Listing the objects and available versions

swift list mybucket --versions
183 2023-05-26 07:19:27 1685085567.70333 application/octet-stream object1
183 2023-05-26 07:19:22 1685085562.07717 application/octet-stream object1

Downloading a specific version of an object

swift download mybucket object1 --version-id 1685085562.07717

Deleting a specific version of an object

swift delete mybucket object1 --version-id 1685085567.70333

Note

Deleting a versioned object will only remove the latest version of the object. Older versions are therefore still available.

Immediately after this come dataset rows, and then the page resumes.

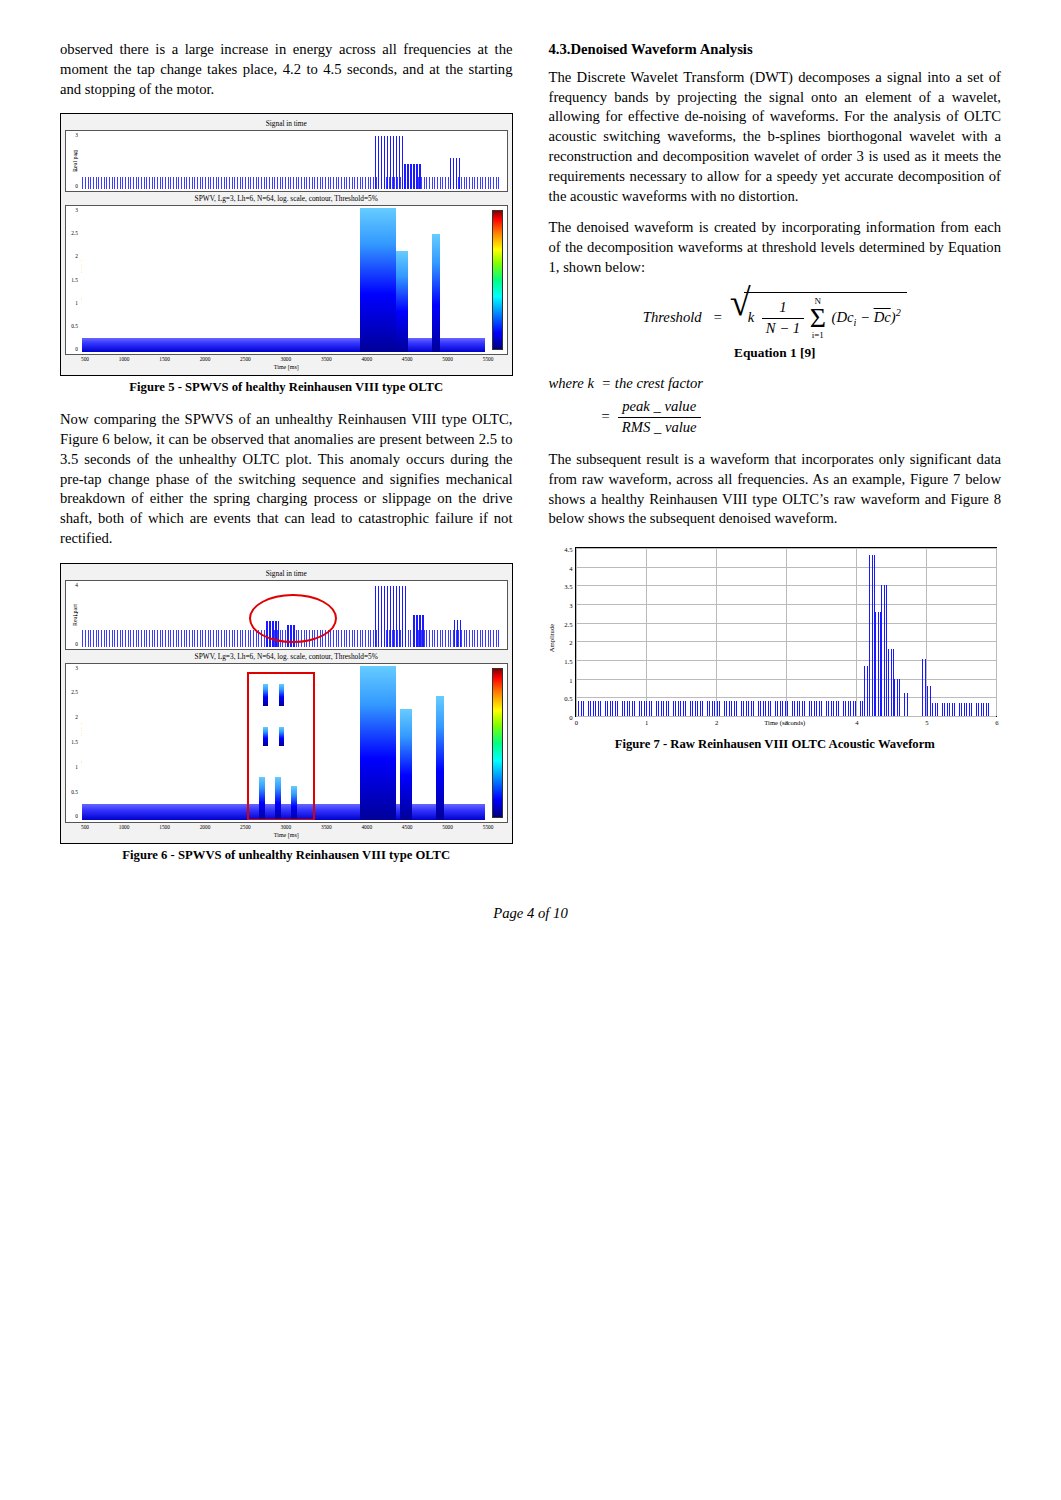observed there is a large increase in energy across all frequencies at the moment the tap change takes place, 4.2 to 4.5 seconds, and at the starting and stopping of the motor.
Signal in time
Real part
3210
SPWV, Lg=3, Lh=6, N=64, log. scale, contour, Threshold=5%
Frequency [kHz]
32.521.510.50
5001000150020002500300035004000450050005500
Time [ms]
Figure 5 - SPWVS of healthy Reinhausen VIII type OLTC
Now comparing the SPWVS of an unhealthy Reinhausen VIII type OLTC, Figure 6 below, it can be observed that anomalies are present between 2.5 to 3.5 seconds of the unhealthy OLTC plot. This anomaly occurs during the pre-tap change phase of the switching sequence and signifies mechanical breakdown of either the spring charging process or slippage on the drive shaft, both of which are events that can lead to catastrophic failure if not rectified.
Signal in time
Real part
420
SPWV, Lg=3, Lh=6, N=64, log. scale, contour, Threshold=5%
Frequency [kHz]
32.521.510.50
5001000150020002500300035004000450050005500
Time [ms]
Figure 6 - SPWVS of unhealthy Reinhausen VIII type OLTC
4.3.Denoised Waveform Analysis
The Discrete Wavelet Transform (DWT) decomposes a signal into a set of frequency bands by projecting the signal onto an element of a wavelet, allowing for effective de-noising of waveforms. For the analysis of OLTC acoustic switching waveforms, the b-splines biorthogonal wavelet with a reconstruction and decomposition wavelet of order 3 is used as it meets the requirements necessary to allow for a speedy yet accurate decomposition of the acoustic waveforms with no distortion.
The denoised waveform is created by incorporating information from each of the decomposition waveforms at threshold levels determined by Equation 1, shown below:
Threshold = k 1 N − 1 NΣi=1 (Dc i − Dc)2
Equation 1 [9]
where k = the crest factor
= peak _ value RMS _ value
The subsequent result is a waveform that incorporates only significant data from raw waveform, across all frequencies. As an example, Figure 7 below shows a healthy Reinhausen VIII type OLTC’s raw waveform and Figure 8 below shows the subsequent denoised waveform.
Amplitude
4.5
4
3.5
3
2.5
2
1.5
1
0.5
0
0
1
2
3
4
5
6
Time (seconds)
Figure 7 - Raw Reinhausen VIII OLTC Acoustic Waveform
Page 4 of 10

swift delete mybucket object1
swift list mybucket --versions
0 2023-05-26 07:21:00 1685085660.97534 application/x-deleted;swift_versions_deleted=1 object1
183 2023-05-26 07:20:54 1685085654.97972 application/octet-stream object1
183 2023-05-26 07:19:22 1685085562.07717 application/octet-stream object1

View your account statistics

openstack object store account show
swift list mybucket --versions
+------------+---------------------------------------+
| Field      | Value                                 |
+------------+---------------------------------------+
| Account    | AUTH_d7a1d0xxxxxxxxxxxxxxxxxxxxxxxxxx |
| Bytes      | 9149046                               |
| Containers | 1                                     |
| Objects    | 1                                     |
+------------+---------------------------------------+

Important considerations

An object store is not a filesystem

It cannot be stressed enough that your usage of the object store should reflect the proper use case, and not treat the storage like a traditional filesystem. There are two main restrictions to bear in mind when designing an application that uses an object store:

  • You cannot rename objects. Due to fact that the name of an object is one of the factors that determines where the object and its replicas are stored, renaming would require multiple copies of the data to be moved between physical storage devices. If you want to rename an object you must upload to the new location, or make a server side copy request to the new location, and then delete the original.

  • You cannot modify objects. Objects are stored in multiple locations and are checked for integrity based on the MD5 sum calculated during upload. In order to modify the contents of an object, the entire desired contents must be re-uploaded. In certain special cases it is possible to work around this restriction using large objects, but no general file-like access is available to modify a stored object.

Objects cannot be locked

There is no mechanism to perform a combination of reading the data/metadata from an object and writing an update to that data/metadata in an atomic way. Any user with access to a container could update the contents or metadata associated with an object at any time.

Workflows that assume that no updates have been made since the last read of an object should be discouraged. Enabling a workflow of this type requires an external object locking mechanism and/or cooperation between all clients accessing the data.